Soon the trail makes a hairpin turn and proceeds up the south-facing Fry Creek slope, leaving the campground behind. From this point, the hike is through a dense forest of canyon oak, black oak, coast live oak, Jeffrey pine, Coulter pine, big cone Douglas fir, and white fir. Although there is evidence of recent fires, most of the trees survived with only blacked bark. After hiking about 0.77 mile, there will be a dirt road to cross with the trail continuing on the other side. This will go up to the high point of this trail, in a saddle at 5240 feet of elevation. The saddle is the divide between Fry Creek and an unnamed canyon leading down to Upper Doane Valley in the state park. There used to be a trail leading to the state park from near here, but now it is completely overgrown and is not recommended. An area of planted Coulter pines, known as Penny Pines, lies just off the trail.
After passing the high point, the trail begins its descent down the north-facing Fry Creek slope. Except for a brief period after passing the high point, the campsites will not be in sight. The north-facing slope is steeper than the south-facing slope, so the forest is somewhat less dense, allowing occasional views beyond the immediate trees, including outlooks to the white dome of the Palomar Observatory. Approaching the hike’s end, a few short switchbacks will head down to the campground, near site #9, not far from the campground entrance.

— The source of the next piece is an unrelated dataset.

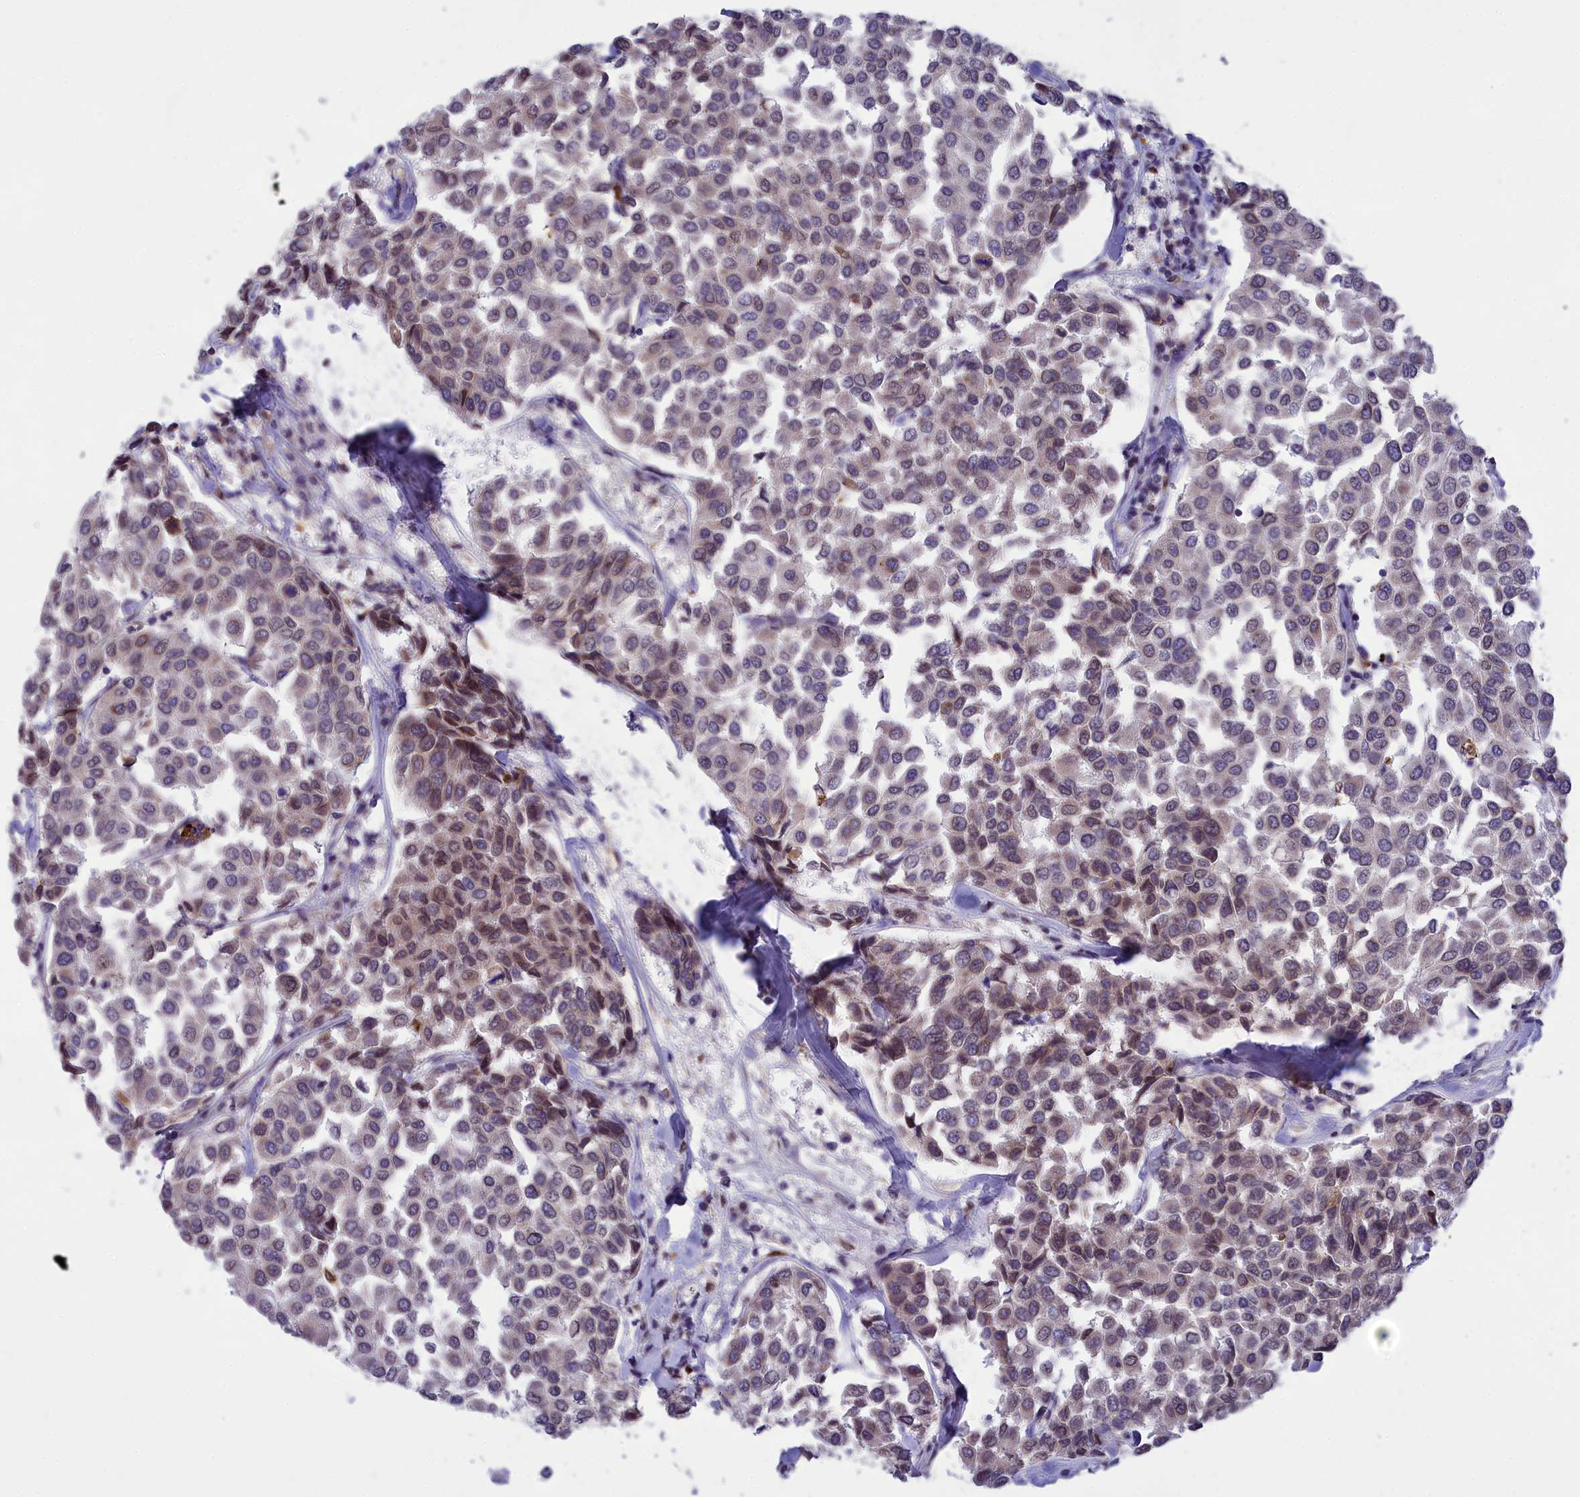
{"staining": {"intensity": "weak", "quantity": "<25%", "location": "cytoplasmic/membranous,nuclear"}, "tissue": "breast cancer", "cell_type": "Tumor cells", "image_type": "cancer", "snomed": [{"axis": "morphology", "description": "Duct carcinoma"}, {"axis": "topography", "description": "Breast"}], "caption": "DAB immunohistochemical staining of breast cancer reveals no significant staining in tumor cells.", "gene": "PKHD1L1", "patient": {"sex": "female", "age": 55}}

Distance from downtown San Diego: 62 miles. Allow 1.5 hours driving time (Palomar Mountain). From I-15 N, exit east onto Via Rancho Parkway on what will become first Bear Valley Parkway, then continue on S-6 (E Valley View Parkway then Valley Center Rd.). Turn east on SR-76 for 5 miles, then a slight left onto S-6 (South Grade Rd./Palomar Mtn. Rd.) for about 6.5 miles until the intersection. Turn north and continue on S-6 (Canfield Rd./South Grade Rd.) for 2.7 miles to the Fry Creek Campground on the left, just past Observatory Campground. The campground is closed from December 1 through March 31, but remains open to hikers. Park on the right side of the highway and enter the campground on foot. There is a $5 day-use fee.
Hiking length: 1.8-mile loop.
Difficulty: Moderate. Elevation gain/loss of 400 feet. The trail is well constructed, adequately signed, and easily followed most of the year, though it might be difficult to follow in winter if covered with snow. Leashed dogs are allowed. It can be enjoyed year round, but the best times to go are in the fall when the leaves of black oaks change color and again in the spring as their new leaves appear.